According to the rural municipality-issued notice, the new rule will be put in place from January 01, 2020.
Municipality officials have said that the rising number of tourists to the Khumbu region, where Mt. Everest is located, is contributing heavily to environmental problems. Tourists bring along a large quantity of non-biodegradable waste, making it difficult to manage.
The council is looking at ways to properly manage waste in the region. Once this is done, it will hold a meeting with all airline companies and trekking companies operating in Nepal informing them of the ban and its implementation.
“All types of plastic bags, bottles and items not meeting the given standard will be banned here. Anyone using banned plastic items will be fined,” said Ganesh Ghimire, Chief Administrative Officer, Khumbu Pasanglhamu Rural Municipality.
“But plastic items that are more than 30 microns thick will be allowed,” he added.
A section of the notice reads, “Items like Coke, Fanta, Sprite and other beverages in plastic bottles will not be allowed.
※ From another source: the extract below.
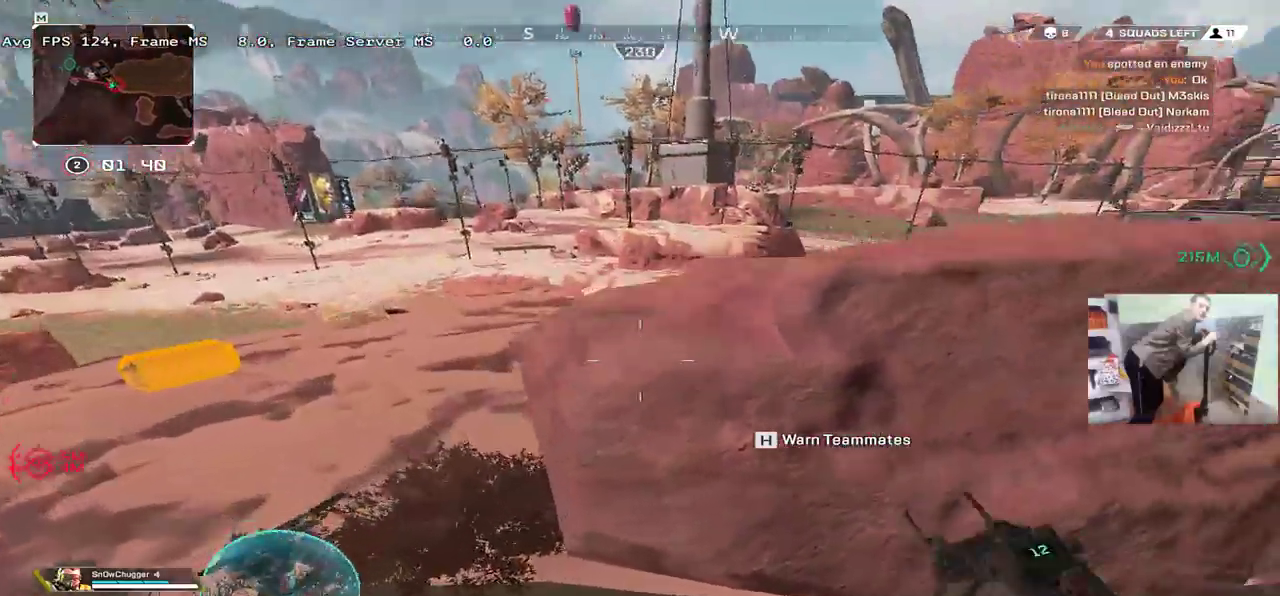
{"keys": ["q", "shift", "w"], "mouse": [], "events": [[433, "q", "down"], [483, "shift", "down"], [483, "w", "down"]]}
But beverages in metal cans will be allowed.”
Besides, the municipality is stepping up its action against plastic ban usage by providing Khumbu region households with five different types and sizes of plastic bags for daily usage.
Also the locals are given a deadline until January 01, 2019 to get rid of all the plastic items they ordered for this tourism season.
Earlier in 1999, the municipality had issued a similar ban. However, the restriction wasn’t effective due to government’s failure in implementation and locals failure to comply with the rule.
“The locals are now really concerned about climate change issues and excessive pollution in the Khumbu region, so this time the ban will be effective,” said Ghimire.
Recently in April this year, the Nepal Army collected 2 tons of trash from the World’s highest peak. Out of this, 1 ton was non-biodegradable waste.